In God We Trust.....Semper Fi
I was deployed to an airbase in Oman and doing very little. I was an air traffic controller and the base I was at handled mostly C-130’s. There was a port about 50 miles from the base. Ships would dock there offloading munitions. Trucks would carry the munitions up to the base, transfer it to the 130’s, and then flown north to where the Army was. In the weeks leading up to the start of the war the base was very, very busy. C-130’s were arriving and departing around the clock, actually it was some of the busiest traffic I ever worked. Constant drone of C-130’s landing, taxiing, and taking off. But when the airwar started the traffic out of our base pretty much stood down. The airspace folks didn’t want slow C-130’s flying in the same airspace as so many fighters. So for me, there was little to be done.
I remember well. I had left Saudi Arabia after a two and a half year contract installing a missile tracking system.
It was in place and in full operation when it was needed about a year later for the missiles we had to shoot down coming in from Baghdad.
It was as if someone knew what was going to happen in the future - HUH?
At college...I was the Cadet Corps Commander at my Air Force ROTC unit, and my Vice Commander and I were printing what we thought was the Final version of the next week’s Ops Order and Training Plan, while drinking beer with a TV in the background playing CNN.
We didn’t get to finish the beers. We also got a call from our active duty officer-in-charge, ordering an up-till-then never-tested recall of the leadership of the Cadet Wing.
By the time we were released (sometime around 2AM, IIRC) we had completely re-written our entire semester’s Ops and Training Plans and gone through a lot of pizzas. That was also the semester when I really became addicted to coffee.

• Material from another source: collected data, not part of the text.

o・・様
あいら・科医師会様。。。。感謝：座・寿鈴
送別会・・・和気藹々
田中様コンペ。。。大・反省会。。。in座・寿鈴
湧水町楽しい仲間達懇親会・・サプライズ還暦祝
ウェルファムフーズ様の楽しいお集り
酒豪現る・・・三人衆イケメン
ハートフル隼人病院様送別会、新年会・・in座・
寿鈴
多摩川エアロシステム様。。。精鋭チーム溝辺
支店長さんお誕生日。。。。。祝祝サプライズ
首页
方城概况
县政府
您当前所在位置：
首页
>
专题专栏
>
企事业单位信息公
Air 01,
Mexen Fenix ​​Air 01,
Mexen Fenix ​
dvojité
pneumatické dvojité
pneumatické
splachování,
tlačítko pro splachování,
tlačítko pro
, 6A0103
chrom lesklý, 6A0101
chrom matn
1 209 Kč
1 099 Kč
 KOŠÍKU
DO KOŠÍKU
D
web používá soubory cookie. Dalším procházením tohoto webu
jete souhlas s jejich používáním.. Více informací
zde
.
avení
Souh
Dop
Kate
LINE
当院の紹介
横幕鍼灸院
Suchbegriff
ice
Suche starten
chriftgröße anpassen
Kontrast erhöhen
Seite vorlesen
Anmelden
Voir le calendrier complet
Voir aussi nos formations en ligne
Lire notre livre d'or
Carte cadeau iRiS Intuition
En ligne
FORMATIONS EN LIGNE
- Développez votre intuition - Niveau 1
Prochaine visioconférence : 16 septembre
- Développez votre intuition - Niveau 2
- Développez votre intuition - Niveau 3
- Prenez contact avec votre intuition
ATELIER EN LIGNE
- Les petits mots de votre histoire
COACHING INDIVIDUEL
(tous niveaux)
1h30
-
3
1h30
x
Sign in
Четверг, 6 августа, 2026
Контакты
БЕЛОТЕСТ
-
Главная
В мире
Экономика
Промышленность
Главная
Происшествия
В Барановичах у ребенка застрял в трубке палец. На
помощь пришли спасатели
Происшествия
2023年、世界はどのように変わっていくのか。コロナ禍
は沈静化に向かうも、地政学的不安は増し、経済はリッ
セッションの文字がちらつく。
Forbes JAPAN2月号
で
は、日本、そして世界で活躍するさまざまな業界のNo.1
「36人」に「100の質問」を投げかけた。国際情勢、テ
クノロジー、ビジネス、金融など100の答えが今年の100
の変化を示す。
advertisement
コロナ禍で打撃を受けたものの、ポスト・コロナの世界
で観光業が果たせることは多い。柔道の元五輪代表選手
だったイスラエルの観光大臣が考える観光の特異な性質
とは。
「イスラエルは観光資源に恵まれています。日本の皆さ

I took a three or four hour lunch that day to watch it live on CNN.
Amazing.
I was logging in the woods in Idaho.
Hadn’t had a TV in a long time. Decided I better go get one.
I was riveted to am AM radio listening to a ‘live’ feed from CNN Headline News, back when they were on the radio in Atlanta. (this was at work).
I stayed glued to the TV when I got home.
I was feeling “YESSSS!!” on the outside and anxiety and prayers for our warfighters on the inside.
I was on a US Navy warship in the Red Sea.
Working night shift for Boeing.
On my dinner break I watched a news feed of an F-4 Wild Weasel taking off. Boeing hung a large US flag in our cafeteria and set up a big screen TV.
I was stationed in the Coast Guard in Santa Barbara and working around the clock in Port Hueneme, CA activating the mothballed MSC “Rapid Response” vessels for transportation of military cargo to the Middle East.
Gunner
I was hittin’ it when the war started.
In an operating room (not as a patient) - remember someone coming in and saying that the bombing had started.
In the garage working on my drag car.
Sitting in a TEMPER tent near the flight line in Sharjah listening to the President’s address on the radio with the rest of my flight crew. Like the ATC guy above we had been moved down range from Dhahran S.A. to make room for the fast movers.
I was recently out of the Marine Corps and called some folks inside to see if my MOS was on the critical list. It wasn’t.
Anybody else remember Jim Eason in those days and ‘So...when does the ground war start?’
I was in my freshman year of college, was working on my homework with my TV on, and saw the Iraqi sky light up with AA fire. Began to contemplate along with my other buddies if we would soon be drafted.
I was a cadet at West Point. We sat in the ‘day room’, where there was a TV set. We waited anxiously for every report about how many bombers had made it back vs being shot down.
There had been a long run-up to this...Saddam’s invasion having happened the previous August. According to the media, this would be a terrbly bloody war that would last for several years. Based on this, we all expected to eventually go over there; and, we were very, very interested in how well the air war would go. Turns out things went alot better than advertised, and I never went to the sandbox.
I was SO pround that my country had FINALLY KILLED the Viet Nam era thing.
This Vietnam Era vet felt the same way. Amen, brother, Amen!
Shuffling messages for Commander, Training Command, Atlantic (COMTRALANT) and lamenting about how I joined the military to go to war and come home a hero, and that the only war that came along found me stuck on shore duty here in Norfolk. I had transferred off the USS John F. Kennedy (CV-67) the previous March after 3 1/2 years of sea duty just in time to see them deploy for Desert Shield. Gone to Fleet Training Center or instructor duty and was sent TAD to TRALANT for 6 months.
My Dad was awarded a Bronze Star in WWII, best I did was three Navy Marine Corps Achievement Medals.